Being anxious to see how they would behave in a room, I closed the doors and windows and liberated them. They took to their wings at once, and commenced to circle round the room with that quick, soft, and noiseless flight which is always so noticeable. The presence of full daylight did not affect them in the slightest degree, for they never made a mistake in estimating their distance from an object. They circled round the room, flying in and out of the corners, skimming just below the ceiling, and hovering over the furniture, but never came into contact with anything. It is worth mention that they did not dash themselves against the window-panes, as a number of birds would have done under similar circumstances, but treated the glass in precisely the same manner as the walls of the room. This fact lends support to the view now generally adopted that much of the power possessed by bats of directing their flight in complete darkness or strong sunlight is due to an exceptional development of the sense of touch, residing specially in the great membranous expanse of the wings. After satisfying themselves that there was no mode of escape from the room they commenced to settle down on the tops of the architraves of the doors and windows, hanging head downwards by the claws of their hind legs. They ultimately collected into little clusters of four or five, cuddling quite close to one another, and were then easily caught and transferred to their cage.
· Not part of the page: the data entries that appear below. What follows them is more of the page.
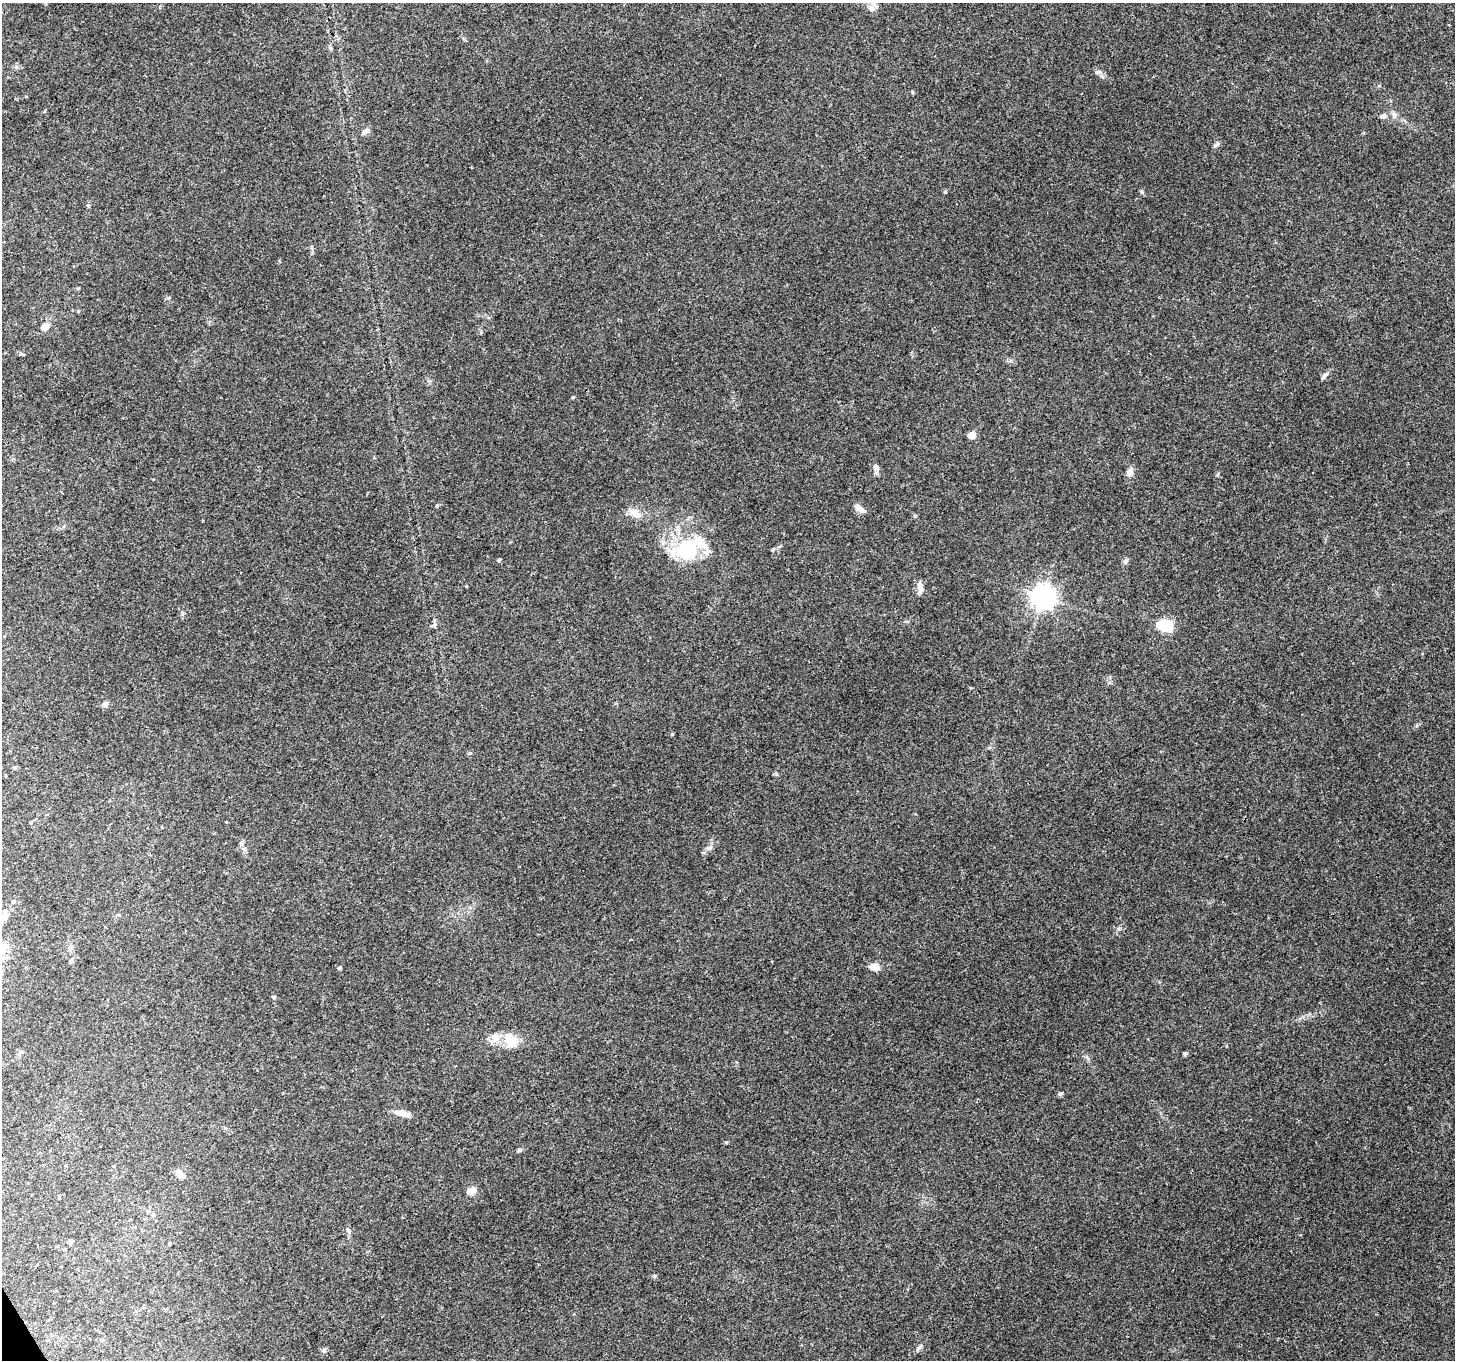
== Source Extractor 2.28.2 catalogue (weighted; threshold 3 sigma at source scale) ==
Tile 7 of 4 x 4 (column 3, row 2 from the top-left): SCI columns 2906-4358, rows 2824-4181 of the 5814 x 5707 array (HDU 1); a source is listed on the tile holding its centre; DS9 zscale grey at full resolution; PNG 1457 x 1362 px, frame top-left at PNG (2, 3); no overlay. Shown black and unused: <1% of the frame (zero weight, under 3 of 4 exposures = <1% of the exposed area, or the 3 px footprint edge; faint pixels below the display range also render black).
The above facts will make it quite clear that our bats are by no means solitary in their habits, but dwell together in communities, often numbering several hundreds, and usually occupying the hollow interior of some aged forest-tree.

Postscript.—Since the above was written I have seen Sir W. L. Buller's paper on the same subject, printed in vol. xxv. of the Transactions. I am glad to notice that the evidence he has collected is quite in accordance with the facts given above.